Ninsiima is a former lab technical officer for Infectious Diseases Research Collaboration (IDRC); laboratory focal person for Rakai District; laboratory assistant for Kasaali Health Centre III and a former manager and nursing assistant at Kibaale Community Clinic.

==Early life and education==
Ninsiima was born in Kooki, Rakai District on 28 December 1975 in an Anglican family of the Banyankore. He had his primary education in his home district of Rakai at Ahmadiyya Primary School, a government owned primary school in Kalungi, attaining his PLE certification in 1993.

He then attended Sserinya Secondary School for his O-Level education, attaining a UCE certification in 1997. For his higher education, he joined the School of Medical Laboratory Training at Mengo Hospital and attained a medical laboratory technicians certification in 2007.

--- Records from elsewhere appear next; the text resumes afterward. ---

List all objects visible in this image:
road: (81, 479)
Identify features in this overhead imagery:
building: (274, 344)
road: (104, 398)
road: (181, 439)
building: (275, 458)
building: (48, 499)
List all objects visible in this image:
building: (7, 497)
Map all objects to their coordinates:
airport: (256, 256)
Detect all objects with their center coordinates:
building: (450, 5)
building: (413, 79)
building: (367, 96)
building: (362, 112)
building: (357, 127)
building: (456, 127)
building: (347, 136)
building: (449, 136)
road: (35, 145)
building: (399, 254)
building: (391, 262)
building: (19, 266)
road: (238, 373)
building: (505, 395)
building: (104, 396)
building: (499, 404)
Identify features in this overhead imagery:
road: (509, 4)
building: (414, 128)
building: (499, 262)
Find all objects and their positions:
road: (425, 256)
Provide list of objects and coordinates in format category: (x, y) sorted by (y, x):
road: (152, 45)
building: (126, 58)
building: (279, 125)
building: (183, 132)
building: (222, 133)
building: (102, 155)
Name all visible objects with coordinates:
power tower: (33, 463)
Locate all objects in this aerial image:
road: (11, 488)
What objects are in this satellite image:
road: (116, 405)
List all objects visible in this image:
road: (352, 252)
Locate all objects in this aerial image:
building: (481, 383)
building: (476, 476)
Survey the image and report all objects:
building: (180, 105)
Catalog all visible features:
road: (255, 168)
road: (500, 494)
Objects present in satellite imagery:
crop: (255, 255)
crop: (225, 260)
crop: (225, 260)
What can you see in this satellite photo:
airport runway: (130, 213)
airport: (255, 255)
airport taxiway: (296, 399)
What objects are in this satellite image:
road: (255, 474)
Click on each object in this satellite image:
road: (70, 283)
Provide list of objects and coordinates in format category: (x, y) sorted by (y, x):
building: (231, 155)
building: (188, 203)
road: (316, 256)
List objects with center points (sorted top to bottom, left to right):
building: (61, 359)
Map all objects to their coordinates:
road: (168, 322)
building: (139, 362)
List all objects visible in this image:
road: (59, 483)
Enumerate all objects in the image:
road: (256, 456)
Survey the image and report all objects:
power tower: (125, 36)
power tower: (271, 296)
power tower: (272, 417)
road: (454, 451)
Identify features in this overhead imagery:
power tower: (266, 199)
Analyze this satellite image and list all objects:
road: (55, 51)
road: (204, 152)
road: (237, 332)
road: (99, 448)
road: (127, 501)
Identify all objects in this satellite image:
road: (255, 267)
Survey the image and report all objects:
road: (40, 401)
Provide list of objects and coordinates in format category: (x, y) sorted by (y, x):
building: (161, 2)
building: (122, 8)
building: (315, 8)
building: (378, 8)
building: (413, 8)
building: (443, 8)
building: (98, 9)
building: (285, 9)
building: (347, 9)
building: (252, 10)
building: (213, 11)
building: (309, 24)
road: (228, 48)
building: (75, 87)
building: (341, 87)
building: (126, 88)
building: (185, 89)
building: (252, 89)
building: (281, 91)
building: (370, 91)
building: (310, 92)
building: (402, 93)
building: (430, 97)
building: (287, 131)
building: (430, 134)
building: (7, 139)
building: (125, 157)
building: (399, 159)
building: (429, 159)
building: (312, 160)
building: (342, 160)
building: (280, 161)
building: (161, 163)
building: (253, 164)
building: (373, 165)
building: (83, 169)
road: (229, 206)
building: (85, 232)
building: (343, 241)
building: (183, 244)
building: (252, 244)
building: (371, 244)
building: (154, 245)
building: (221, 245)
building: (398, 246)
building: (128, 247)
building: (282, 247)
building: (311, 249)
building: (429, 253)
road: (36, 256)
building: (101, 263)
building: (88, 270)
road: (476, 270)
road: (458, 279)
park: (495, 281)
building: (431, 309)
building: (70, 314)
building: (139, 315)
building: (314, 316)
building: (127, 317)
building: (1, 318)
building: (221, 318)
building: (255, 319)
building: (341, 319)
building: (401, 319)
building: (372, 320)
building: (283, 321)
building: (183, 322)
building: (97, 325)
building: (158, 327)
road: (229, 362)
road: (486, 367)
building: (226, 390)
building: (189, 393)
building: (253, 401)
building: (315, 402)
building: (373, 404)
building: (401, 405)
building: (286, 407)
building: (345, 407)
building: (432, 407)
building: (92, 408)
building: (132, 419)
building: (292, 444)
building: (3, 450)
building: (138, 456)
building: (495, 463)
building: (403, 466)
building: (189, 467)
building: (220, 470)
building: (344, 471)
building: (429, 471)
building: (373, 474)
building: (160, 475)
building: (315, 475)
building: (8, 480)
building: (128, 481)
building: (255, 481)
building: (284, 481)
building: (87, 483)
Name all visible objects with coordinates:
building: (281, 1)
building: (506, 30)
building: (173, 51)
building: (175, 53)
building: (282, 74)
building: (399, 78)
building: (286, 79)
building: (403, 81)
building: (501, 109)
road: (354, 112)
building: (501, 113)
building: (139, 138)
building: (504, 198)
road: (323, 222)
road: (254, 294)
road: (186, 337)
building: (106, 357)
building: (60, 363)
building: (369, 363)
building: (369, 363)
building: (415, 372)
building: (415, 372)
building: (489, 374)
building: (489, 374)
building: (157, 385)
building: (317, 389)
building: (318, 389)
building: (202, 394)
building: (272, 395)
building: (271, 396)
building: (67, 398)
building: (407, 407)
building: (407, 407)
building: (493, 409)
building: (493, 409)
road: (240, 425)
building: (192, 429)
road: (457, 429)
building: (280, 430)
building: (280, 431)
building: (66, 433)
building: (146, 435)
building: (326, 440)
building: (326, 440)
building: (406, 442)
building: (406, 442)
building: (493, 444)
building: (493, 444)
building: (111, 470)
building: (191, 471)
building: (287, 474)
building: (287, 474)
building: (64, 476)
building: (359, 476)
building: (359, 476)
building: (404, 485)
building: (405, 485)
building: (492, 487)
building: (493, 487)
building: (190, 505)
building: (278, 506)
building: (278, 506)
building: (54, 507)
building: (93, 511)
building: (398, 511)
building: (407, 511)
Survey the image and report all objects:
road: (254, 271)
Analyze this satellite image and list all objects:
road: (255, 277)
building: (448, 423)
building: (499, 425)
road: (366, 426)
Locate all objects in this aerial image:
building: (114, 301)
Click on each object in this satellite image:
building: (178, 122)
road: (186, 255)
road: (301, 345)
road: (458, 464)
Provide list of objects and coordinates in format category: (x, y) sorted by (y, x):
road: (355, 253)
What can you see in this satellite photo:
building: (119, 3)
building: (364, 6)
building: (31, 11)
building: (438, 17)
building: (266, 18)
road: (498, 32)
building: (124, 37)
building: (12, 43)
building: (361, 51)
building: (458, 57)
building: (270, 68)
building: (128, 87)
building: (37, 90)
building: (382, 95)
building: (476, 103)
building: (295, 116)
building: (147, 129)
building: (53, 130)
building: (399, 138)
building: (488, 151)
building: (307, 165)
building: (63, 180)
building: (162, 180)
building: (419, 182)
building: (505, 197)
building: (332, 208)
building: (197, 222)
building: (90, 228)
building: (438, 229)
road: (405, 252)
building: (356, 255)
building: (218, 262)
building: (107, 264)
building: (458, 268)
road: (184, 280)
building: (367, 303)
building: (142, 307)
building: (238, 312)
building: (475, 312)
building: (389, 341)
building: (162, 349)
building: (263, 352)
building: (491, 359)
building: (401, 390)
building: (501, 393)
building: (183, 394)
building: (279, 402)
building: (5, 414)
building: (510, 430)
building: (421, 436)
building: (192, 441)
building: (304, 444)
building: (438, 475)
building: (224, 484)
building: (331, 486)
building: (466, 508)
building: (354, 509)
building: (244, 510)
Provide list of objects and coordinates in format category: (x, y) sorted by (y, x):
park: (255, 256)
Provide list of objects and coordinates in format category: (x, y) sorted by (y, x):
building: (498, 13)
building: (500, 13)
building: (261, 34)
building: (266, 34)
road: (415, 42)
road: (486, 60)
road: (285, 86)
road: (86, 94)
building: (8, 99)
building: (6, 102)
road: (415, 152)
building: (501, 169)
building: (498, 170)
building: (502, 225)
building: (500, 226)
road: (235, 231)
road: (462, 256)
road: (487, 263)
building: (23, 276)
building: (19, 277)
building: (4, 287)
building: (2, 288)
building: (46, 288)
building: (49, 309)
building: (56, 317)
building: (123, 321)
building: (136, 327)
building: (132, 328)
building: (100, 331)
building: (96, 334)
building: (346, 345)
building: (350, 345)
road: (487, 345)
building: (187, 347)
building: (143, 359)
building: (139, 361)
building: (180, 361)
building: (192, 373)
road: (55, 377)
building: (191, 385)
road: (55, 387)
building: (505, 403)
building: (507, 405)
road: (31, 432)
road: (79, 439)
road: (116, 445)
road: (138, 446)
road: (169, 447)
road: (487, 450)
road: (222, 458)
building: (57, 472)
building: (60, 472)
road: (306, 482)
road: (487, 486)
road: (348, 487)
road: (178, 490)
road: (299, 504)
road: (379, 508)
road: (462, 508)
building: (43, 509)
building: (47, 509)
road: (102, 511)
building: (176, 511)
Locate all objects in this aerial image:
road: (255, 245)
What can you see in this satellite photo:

Ninsiima further advanced to Makerere University where he attained a Diploma in Medical Laboratory Technology in 2009 and a Bachelor of Medical Laboratory Science (BMLSc) in the year 2013.

==Career==

=== Beginnings ===
Ninsiima started his professional career in 2000 as a nursing assistant at Kibaale Community Clinic and was later on promoted to the managerial role of clinic manager at the same healthcare facility in 2005. In 2006, he secured employment as a laboratory assistant at Kasaali Health Centre III. In 2009, he worked as a laboratory focal person for Rakai District and then as a lab technical officer for Infectious diseases Research Collaboration (IDRC) in 2010 up until 2014 when he resigned to join elective politics.

=== Political career ===
In 2015, Ninsiima joined elective politics on the National Resistance Movement ticket, winning both the party's primary elections and the 2016 general elections thereby becoming a member of the 10th Parliament for the Pearl of Africa representing Kooki County in Rakai District. In the 10th Parliament, Ninsiima serves on the Committee on Physical Infrastructure and he is also a member of the NRM Parliamentary Caucus.

In 2021, he was re-elected to the position of Member of parliament. In the eleventh parliament, he served on the Public Accounts Committee (Central Government).

During the 2026 general elections, Tayebwa Didas Kabumbuza was elected as the member of parliament for Kooki county replacing Boaz Ninsiima.